My writing happens in iA Writer, either on my phone when inspiration strikes or on my computers. All the notes are in the cloud. iA Writer helps me focus on the sentences before me. Markdown has been a second language of mine for years, and I’m glad more and more tools are supporting it.
What about editing?
Well, it’s worth saying that university taught me I’m a better editor than I am a writer…but unhelpfully I suck at editing my own work. Hence the preference for automatic writing.
Alas, when I read a piece I’ve written and realise it needs some editing, I’ll sleep on it: I’ll put it aside for a few days and come back to it later. This gives me the headspace to approach it anew, with my editing hat on. The rhythm and the patter of the passages matter most, then the structure. Where I need to focus more effort is vocabulary: I’m lazy, re-using words and phrases often.
Time for the big question now. Why do I write? To work things out. To pass things on. To understand. To find delight in phrases. To participate in the human tradition. To become part of that composite Us that brings far richer meaning to the I.
Publishing
When I first created this site in 2018, I picked Jekyll to build the site because it was preferred by GitHub Pages, which I used as free hosting. Although I’ve moved to another hosting provider since then, I haven’t really found a need to replace Jekyll. It does what I want it to do, it’s well documented, it runs fast enough, and I can add functionality using gems.
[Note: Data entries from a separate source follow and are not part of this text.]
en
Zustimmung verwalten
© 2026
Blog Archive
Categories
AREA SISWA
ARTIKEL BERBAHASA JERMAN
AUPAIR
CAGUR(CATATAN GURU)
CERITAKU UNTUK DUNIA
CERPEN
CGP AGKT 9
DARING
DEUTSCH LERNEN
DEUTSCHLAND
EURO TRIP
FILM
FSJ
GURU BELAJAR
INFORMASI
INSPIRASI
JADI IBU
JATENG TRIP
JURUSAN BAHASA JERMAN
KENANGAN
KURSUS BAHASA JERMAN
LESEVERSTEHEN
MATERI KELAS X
For a long while I’ve had Webmentions enabled, meaning I can pipe likes, replies and reposts from social media back into my posts.
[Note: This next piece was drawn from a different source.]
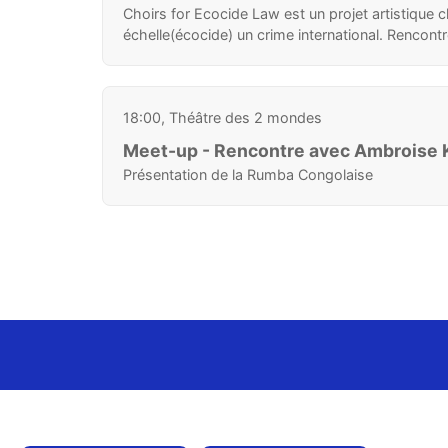
Choirs for Ecocide Law est un projet artistique ch
échelle(écocide) un crime international. Rencontr
18:00, Théâtre des 2 mondes
Meet-up - Rencontre avec Ambroise
Présentation de la Rumba Congolaise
I used to use jekyll-tfidf-related-posts to calculate the similarity of related posts, but I’ve moved on to jekyll_ai_related_posts which uses Open AI’s embeddings API. (I’d prefer to use a local embedding model but haven’t found a gem for that yet.)
Design
This place has changed its look over time. I’m a crappy designer so just re-use other people’s templates, though I’m much better at customising those now. You can see what the website looked like from 2018 to 2020, from 2020 to 2024, and the latest big change in December 2024. I’ve been iterating on that ever since, learning CSS flex as I go.
Sustainability
When I realised that my website was killing the planet and pumping out nearly 7g of CO2 with every visit to the homepage, I decided to make a change. Instead of using images as decoration, JavaScript for fancy loading animations and GitHub Pages as a free host, I have
- reduced my use of images, and optimised any images with ImageOptim
- removed the unnecessary JavaScript
- moved to a UK-based web-hosting company using renewable energy, Krystal
There is a grove of trees planted for this website that will capture carbon from the atmosphere for years to come. Each year I’ll donate 1 to 2 trees based on how much carbon the website creates.
Privacy
This website uses Fathom cookie-less analytics, a privacy-first product. It’s a great alternative to Google Analytics and I encourage everyone to use it. You can even use it for small projects or quick little prototypes because you don’t have to display cookie notices, simply gather the data you need and move on.
No cookie notices, you say? That’s right! Because it doesn’t collect any personal or personally identifiable data, Fathom Analytics is GDPR, CCPA and PECR (cookie law) compliant. No pesky notices, no worries about accidentally polluting your analytics with personal information.